▶ **Exercise goal**:
Please print, word for word, every line from the one that contains "86px; top: 0;" through the last line of the records, and nothing else.

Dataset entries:
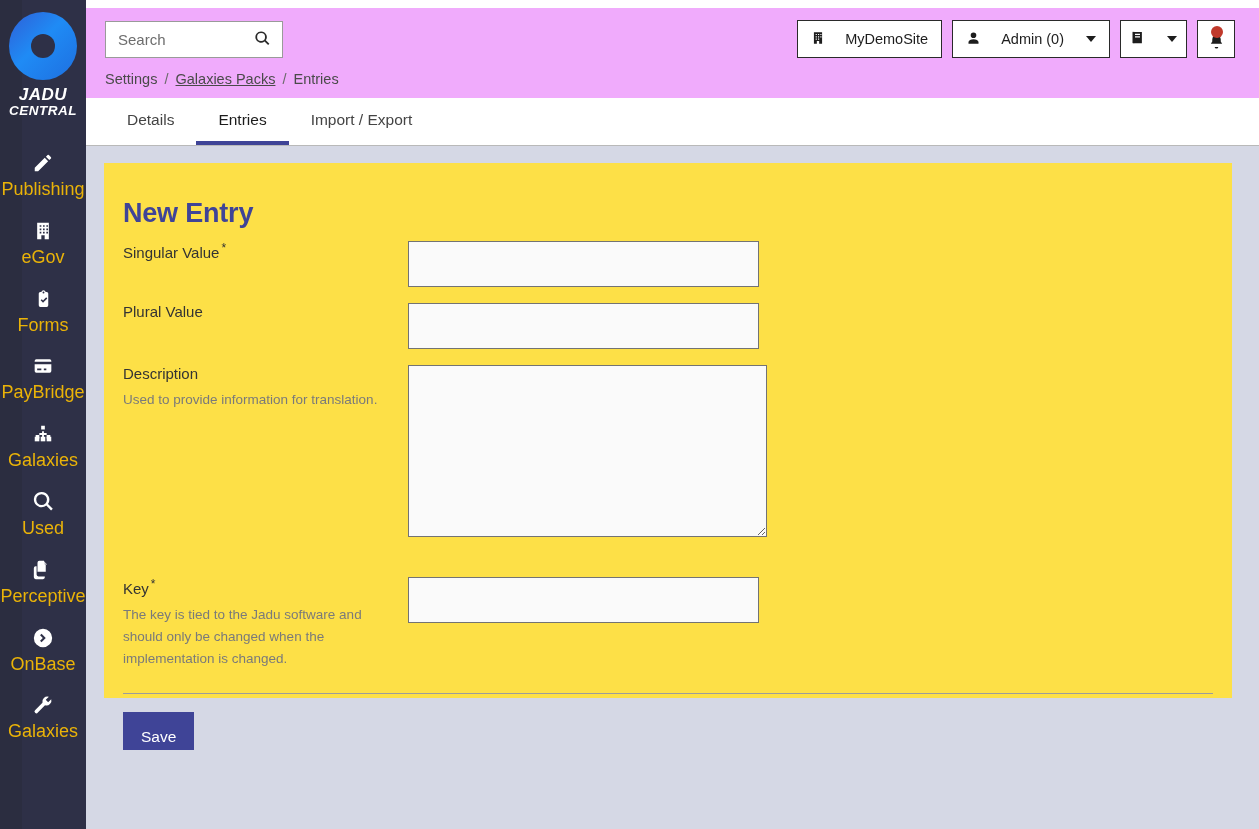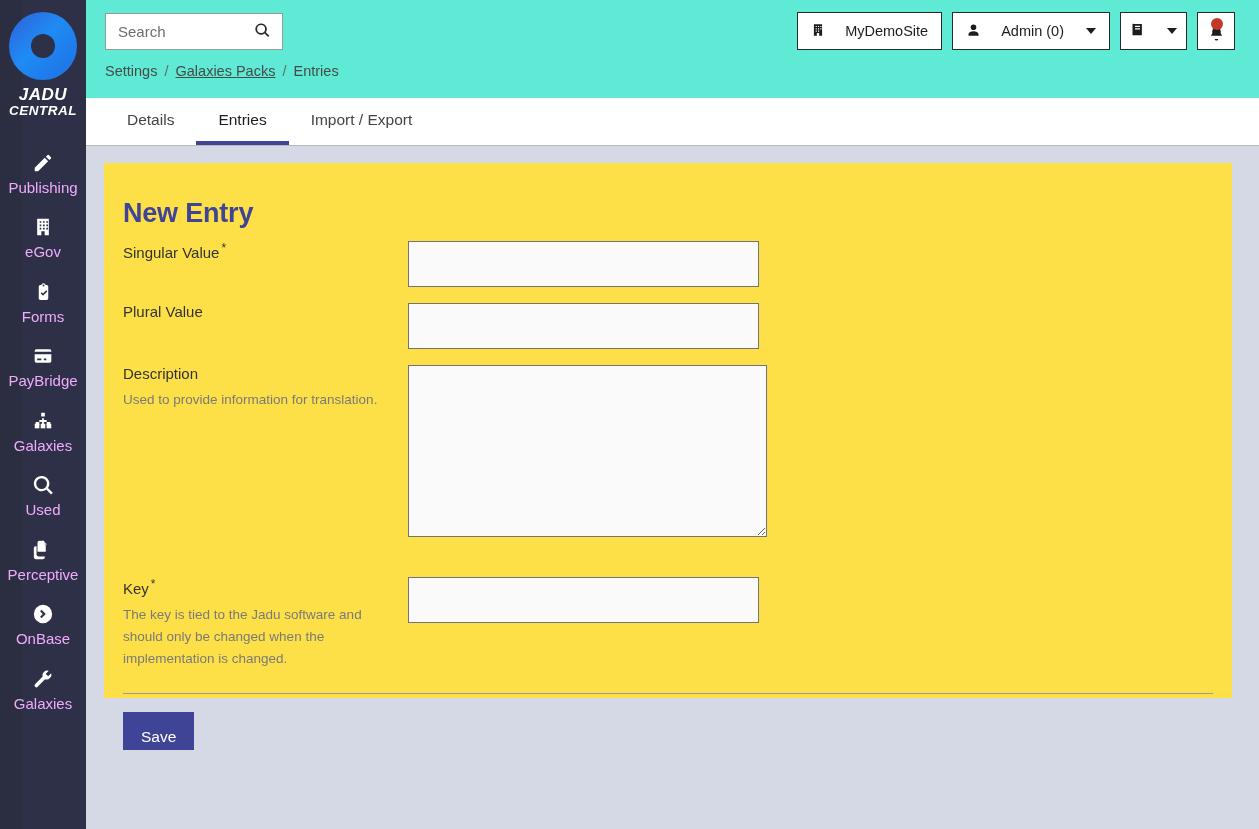--- a/index.html
+++ b/index.html
@@ -85,33 +85,33 @@
     text-decoration: none;
   }
   .nav-icon {
     height: 26px;
     display: flex; align-items: center; justify-content: center;
     color: #ffffff;
   }
   .nav-icon svg { display:block; fill: #ffffff; }
   .nav-label {
     margin-top: 4px;
-    font-size: 15px;
-    color: #f0abfc;
+    font-size: 18px;
+    color: #eab308;
     text-align: center;
     line-height: 1.1;
   }
 
   
   .topbar {
     position: absolute;
-    left: 86px; top: 0;
+    left: 86px; top: 8px;
     width: 1173px;
     height: 98px;
-    background: #5eead4;
+    background: #f0abfc;
   }
   .search-wrap {
     position: absolute;
     left: 19px; top: 13px;
     width: 178px; height: 37px;
     border: 1px solid #9a9a9a;
     background: #ffffff;
     display: flex;
     align-items: center;
   }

▶ **Response box**:
-    left: 86px; top: 0;
+    left: 86px; top: 8px;
     width: 1173px;
     height: 98px;
-    background: #5eead4;
+    background: #f0abfc;
   }
   .search-wrap {
     position: absolute;
     left: 19px; top: 13px;
     width: 178px; height: 37px;
     border: 1px solid #9a9a9a;
     background: #ffffff;
     display: flex;
     align-items: center;
   }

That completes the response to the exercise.